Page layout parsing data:

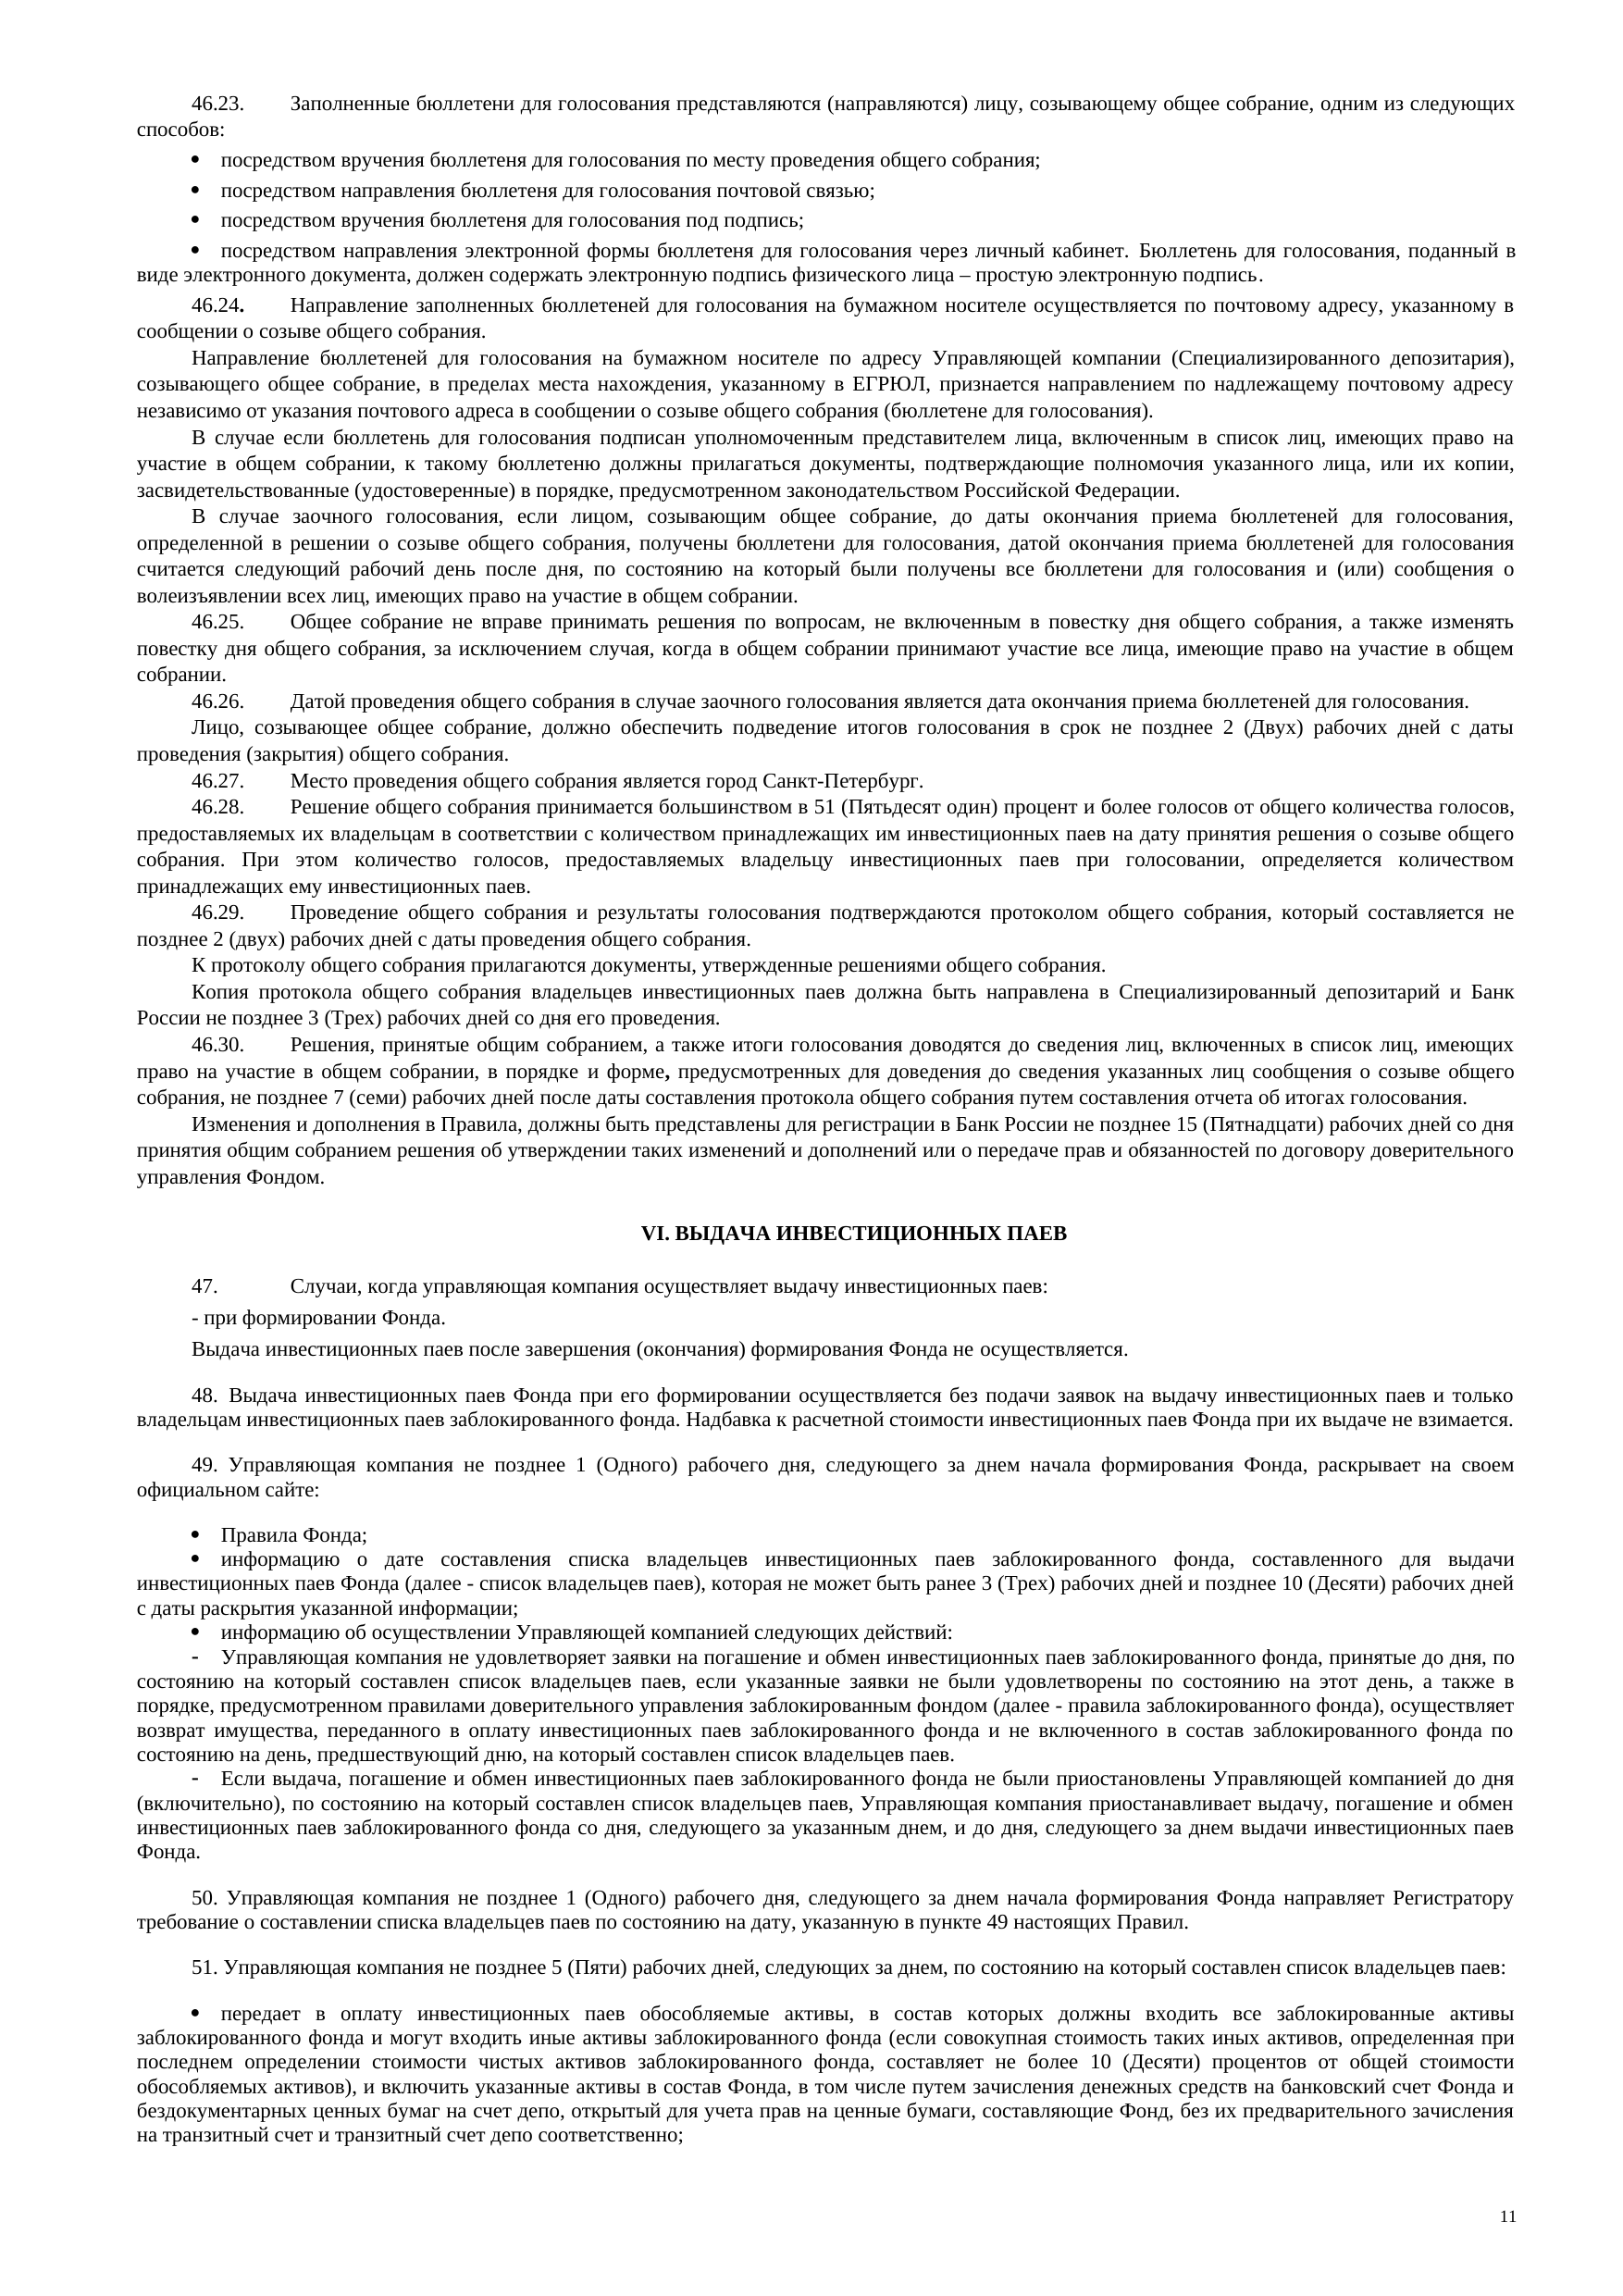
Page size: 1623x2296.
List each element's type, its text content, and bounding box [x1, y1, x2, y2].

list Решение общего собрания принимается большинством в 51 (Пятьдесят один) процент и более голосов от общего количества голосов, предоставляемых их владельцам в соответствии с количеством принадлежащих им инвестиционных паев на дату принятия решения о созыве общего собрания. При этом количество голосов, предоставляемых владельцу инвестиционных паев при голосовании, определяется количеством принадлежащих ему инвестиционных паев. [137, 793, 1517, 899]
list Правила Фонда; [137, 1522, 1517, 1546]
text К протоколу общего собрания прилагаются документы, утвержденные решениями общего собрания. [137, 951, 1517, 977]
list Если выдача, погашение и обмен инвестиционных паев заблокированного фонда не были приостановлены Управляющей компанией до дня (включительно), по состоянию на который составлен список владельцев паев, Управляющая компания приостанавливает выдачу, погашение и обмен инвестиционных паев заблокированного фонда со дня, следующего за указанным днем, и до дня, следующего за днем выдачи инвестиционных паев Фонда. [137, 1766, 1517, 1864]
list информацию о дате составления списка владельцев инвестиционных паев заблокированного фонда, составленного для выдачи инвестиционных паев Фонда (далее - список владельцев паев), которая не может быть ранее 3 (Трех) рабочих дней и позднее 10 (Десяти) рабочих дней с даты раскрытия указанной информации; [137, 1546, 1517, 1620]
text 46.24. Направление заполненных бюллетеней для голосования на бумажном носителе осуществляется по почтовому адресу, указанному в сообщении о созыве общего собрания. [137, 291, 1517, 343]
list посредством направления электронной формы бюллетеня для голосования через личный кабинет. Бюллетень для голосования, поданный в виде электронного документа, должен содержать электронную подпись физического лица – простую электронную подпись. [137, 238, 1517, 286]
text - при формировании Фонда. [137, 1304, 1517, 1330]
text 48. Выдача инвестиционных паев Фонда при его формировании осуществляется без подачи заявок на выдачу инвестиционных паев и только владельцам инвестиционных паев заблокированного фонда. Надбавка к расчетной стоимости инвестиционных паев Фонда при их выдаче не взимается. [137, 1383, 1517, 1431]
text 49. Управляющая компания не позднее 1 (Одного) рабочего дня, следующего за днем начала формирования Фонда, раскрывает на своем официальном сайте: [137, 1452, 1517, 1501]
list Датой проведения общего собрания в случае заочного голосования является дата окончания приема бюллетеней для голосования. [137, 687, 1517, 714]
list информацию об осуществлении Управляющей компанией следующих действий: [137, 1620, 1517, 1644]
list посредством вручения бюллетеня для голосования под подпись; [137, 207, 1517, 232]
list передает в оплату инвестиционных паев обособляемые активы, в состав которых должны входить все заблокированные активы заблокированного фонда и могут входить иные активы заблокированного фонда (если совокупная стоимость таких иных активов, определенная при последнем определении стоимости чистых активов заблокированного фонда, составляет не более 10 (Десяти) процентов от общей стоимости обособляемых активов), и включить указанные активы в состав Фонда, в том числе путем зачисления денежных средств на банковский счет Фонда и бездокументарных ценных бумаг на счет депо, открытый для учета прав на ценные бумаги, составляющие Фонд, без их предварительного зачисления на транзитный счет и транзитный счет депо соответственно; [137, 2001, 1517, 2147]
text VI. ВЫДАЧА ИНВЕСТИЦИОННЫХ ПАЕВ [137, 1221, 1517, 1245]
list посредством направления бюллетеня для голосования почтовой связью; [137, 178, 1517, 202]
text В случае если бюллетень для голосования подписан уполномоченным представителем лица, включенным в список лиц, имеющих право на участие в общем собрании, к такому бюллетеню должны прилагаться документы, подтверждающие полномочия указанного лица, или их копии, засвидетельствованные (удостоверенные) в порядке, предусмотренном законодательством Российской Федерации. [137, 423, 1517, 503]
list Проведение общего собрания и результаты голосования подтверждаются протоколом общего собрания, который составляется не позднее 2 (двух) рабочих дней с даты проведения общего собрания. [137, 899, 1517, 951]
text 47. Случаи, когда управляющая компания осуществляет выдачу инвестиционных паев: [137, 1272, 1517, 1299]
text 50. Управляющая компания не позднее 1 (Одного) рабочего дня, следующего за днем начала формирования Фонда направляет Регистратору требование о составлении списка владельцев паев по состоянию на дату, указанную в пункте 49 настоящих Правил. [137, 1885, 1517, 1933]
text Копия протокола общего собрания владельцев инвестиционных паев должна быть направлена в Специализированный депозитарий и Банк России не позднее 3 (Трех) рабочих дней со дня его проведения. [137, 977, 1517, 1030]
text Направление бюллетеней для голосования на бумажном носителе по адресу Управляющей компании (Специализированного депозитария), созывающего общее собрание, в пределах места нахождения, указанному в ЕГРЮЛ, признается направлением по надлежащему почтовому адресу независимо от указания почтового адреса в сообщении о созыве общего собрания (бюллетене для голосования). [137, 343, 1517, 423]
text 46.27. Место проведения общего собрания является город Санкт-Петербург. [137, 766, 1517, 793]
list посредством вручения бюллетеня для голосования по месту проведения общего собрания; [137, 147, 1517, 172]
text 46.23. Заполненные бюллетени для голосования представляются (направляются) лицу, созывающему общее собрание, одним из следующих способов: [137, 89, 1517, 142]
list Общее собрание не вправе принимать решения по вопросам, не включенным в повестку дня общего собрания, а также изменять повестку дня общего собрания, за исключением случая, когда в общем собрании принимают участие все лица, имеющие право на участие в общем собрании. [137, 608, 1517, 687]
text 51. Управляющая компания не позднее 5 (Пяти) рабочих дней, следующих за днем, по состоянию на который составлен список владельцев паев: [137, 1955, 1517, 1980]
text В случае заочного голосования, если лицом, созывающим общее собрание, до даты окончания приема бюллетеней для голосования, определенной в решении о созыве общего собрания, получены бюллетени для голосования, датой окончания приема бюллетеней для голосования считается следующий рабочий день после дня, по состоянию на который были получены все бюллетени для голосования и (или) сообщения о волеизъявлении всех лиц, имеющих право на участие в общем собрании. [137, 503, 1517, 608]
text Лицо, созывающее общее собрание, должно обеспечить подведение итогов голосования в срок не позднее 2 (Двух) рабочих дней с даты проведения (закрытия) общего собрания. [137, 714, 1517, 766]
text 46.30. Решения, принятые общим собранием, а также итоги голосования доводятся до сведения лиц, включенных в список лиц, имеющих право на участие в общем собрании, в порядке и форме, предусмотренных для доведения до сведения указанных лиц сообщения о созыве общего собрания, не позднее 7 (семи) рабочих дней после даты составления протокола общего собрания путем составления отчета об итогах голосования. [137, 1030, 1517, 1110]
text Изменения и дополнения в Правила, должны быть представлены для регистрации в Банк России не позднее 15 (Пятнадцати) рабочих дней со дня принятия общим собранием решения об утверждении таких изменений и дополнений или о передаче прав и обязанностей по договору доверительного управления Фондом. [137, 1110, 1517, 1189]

## Task description
Exactly as written, please copy out the whole set of records, skipping images.

## Completed exercise
Page size: 1623x2296.
List each element's type, its text content, and bounding box [x1, y1, x2, y2].

list Решение общего собрания принимается большинством в 51 (Пятьдесят один) процент и более голосов от общего количества голосов, предоставляемых их владельцам в соответствии с количеством принадлежащих им инвестиционных паев на дату принятия решения о созыве общего собрания. При этом количество голосов, предоставляемых владельцу инвестиционных паев при голосовании, определяется количеством принадлежащих ему инвестиционных паев. [137, 793, 1517, 899]
list Правила Фонда; [137, 1522, 1517, 1546]
text К протоколу общего собрания прилагаются документы, утвержденные решениями общего собрания. [137, 951, 1517, 977]
list Если выдача, погашение и обмен инвестиционных паев заблокированного фонда не были приостановлены Управляющей компанией до дня (включительно), по состоянию на который составлен список владельцев паев, Управляющая компания приостанавливает выдачу, погашение и обмен инвестиционных паев заблокированного фонда со дня, следующего за указанным днем, и до дня, следующего за днем выдачи инвестиционных паев Фонда. [137, 1766, 1517, 1864]
list информацию о дате составления списка владельцев инвестиционных паев заблокированного фонда, составленного для выдачи инвестиционных паев Фонда (далее - список владельцев паев), которая не может быть ранее 3 (Трех) рабочих дней и позднее 10 (Десяти) рабочих дней с даты раскрытия указанной информации; [137, 1546, 1517, 1620]
text 46.24. Направление заполненных бюллетеней для голосования на бумажном носителе осуществляется по почтовому адресу, указанному в сообщении о созыве общего собрания. [137, 291, 1517, 343]
list посредством направления электронной формы бюллетеня для голосования через личный кабинет. Бюллетень для голосования, поданный в виде электронного документа, должен содержать электронную подпись физического лица – простую электронную подпись. [137, 238, 1517, 286]
text - при формировании Фонда. [137, 1304, 1517, 1330]
text 48. Выдача инвестиционных паев Фонда при его формировании осуществляется без подачи заявок на выдачу инвестиционных паев и только владельцам инвестиционных паев заблокированного фонда. Надбавка к расчетной стоимости инвестиционных паев Фонда при их выдаче не взимается. [137, 1383, 1517, 1431]
text 49. Управляющая компания не позднее 1 (Одного) рабочего дня, следующего за днем начала формирования Фонда, раскрывает на своем официальном сайте: [137, 1452, 1517, 1501]
list Датой проведения общего собрания в случае заочного голосования является дата окончания приема бюллетеней для голосования. [137, 687, 1517, 714]
list информацию об осуществлении Управляющей компанией следующих действий: [137, 1620, 1517, 1644]
list посредством вручения бюллетеня для голосования под подпись; [137, 207, 1517, 232]
list передает в оплату инвестиционных паев обособляемые активы, в состав которых должны входить все заблокированные активы заблокированного фонда и могут входить иные активы заблокированного фонда (если совокупная стоимость таких иных активов, определенная при последнем определении стоимости чистых активов заблокированного фонда, составляет не более 10 (Десяти) процентов от общей стоимости обособляемых активов), и включить указанные активы в состав Фонда, в том числе путем зачисления денежных средств на банковский счет Фонда и бездокументарных ценных бумаг на счет депо, открытый для учета прав на ценные бумаги, составляющие Фонд, без их предварительного зачисления на транзитный счет и транзитный счет депо соответственно; [137, 2001, 1517, 2147]
text VI. ВЫДАЧА ИНВЕСТИЦИОННЫХ ПАЕВ [137, 1221, 1517, 1245]
list посредством направления бюллетеня для голосования почтовой связью; [137, 178, 1517, 202]
text В случае если бюллетень для голосования подписан уполномоченным представителем лица, включенным в список лиц, имеющих право на участие в общем собрании, к такому бюллетеню должны прилагаться документы, подтверждающие полномочия указанного лица, или их копии, засвидетельствованные (удостоверенные) в порядке, предусмотренном законодательством Российской Федерации. [137, 423, 1517, 503]
list Проведение общего собрания и результаты голосования подтверждаются протоколом общего собрания, который составляется не позднее 2 (двух) рабочих дней с даты проведения общего собрания. [137, 899, 1517, 951]
text 47. Случаи, когда управляющая компания осуществляет выдачу инвестиционных паев: [137, 1272, 1517, 1299]
text 50. Управляющая компания не позднее 1 (Одного) рабочего дня, следующего за днем начала формирования Фонда направляет Регистратору требование о составлении списка владельцев паев по состоянию на дату, указанную в пункте 49 настоящих Правил. [137, 1885, 1517, 1933]
text Копия протокола общего собрания владельцев инвестиционных паев должна быть направлена в Специализированный депозитарий и Банк России не позднее 3 (Трех) рабочих дней со дня его проведения. [137, 977, 1517, 1030]
text Направление бюллетеней для голосования на бумажном носителе по адресу Управляющей компании (Специализированного депозитария), созывающего общее собрание, в пределах места нахождения, указанному в ЕГРЮЛ, признается направлением по надлежащему почтовому адресу независимо от указания почтового адреса в сообщении о созыве общего собрания (бюллетене для голосования). [137, 343, 1517, 423]
text 46.27. Место проведения общего собрания является город Санкт-Петербург. [137, 766, 1517, 793]
list посредством вручения бюллетеня для голосования по месту проведения общего собрания; [137, 147, 1517, 172]
text 46.23. Заполненные бюллетени для голосования представляются (направляются) лицу, созывающему общее собрание, одним из следующих способов: [137, 89, 1517, 142]
list Общее собрание не вправе принимать решения по вопросам, не включенным в повестку дня общего собрания, а также изменять повестку дня общего собрания, за исключением случая, когда в общем собрании принимают участие все лица, имеющие право на участие в общем собрании. [137, 608, 1517, 687]
text 51. Управляющая компания не позднее 5 (Пяти) рабочих дней, следующих за днем, по состоянию на который составлен список владельцев паев: [137, 1955, 1517, 1980]
text В случае заочного голосования, если лицом, созывающим общее собрание, до даты окончания приема бюллетеней для голосования, определенной в решении о созыве общего собрания, получены бюллетени для голосования, датой окончания приема бюллетеней для голосования считается следующий рабочий день после дня, по состоянию на который были получены все бюллетени для голосования и (или) сообщения о волеизъявлении всех лиц, имеющих право на участие в общем собрании. [137, 503, 1517, 608]
text Лицо, созывающее общее собрание, должно обеспечить подведение итогов голосования в срок не позднее 2 (Двух) рабочих дней с даты проведения (закрытия) общего собрания. [137, 714, 1517, 766]
text 46.30. Решения, принятые общим собранием, а также итоги голосования доводятся до сведения лиц, включенных в список лиц, имеющих право на участие в общем собрании, в порядке и форме, предусмотренных для доведения до сведения указанных лиц сообщения о созыве общего собрания, не позднее 7 (семи) рабочих дней после даты составления протокола общего собрания путем составления отчета об итогах голосования. [137, 1030, 1517, 1110]
text Изменения и дополнения в Правила, должны быть представлены для регистрации в Банк России не позднее 15 (Пятнадцати) рабочих дней со дня принятия общим собранием решения об утверждении таких изменений и дополнений или о передаче прав и обязанностей по договору доверительного управления Фондом. [137, 1110, 1517, 1189]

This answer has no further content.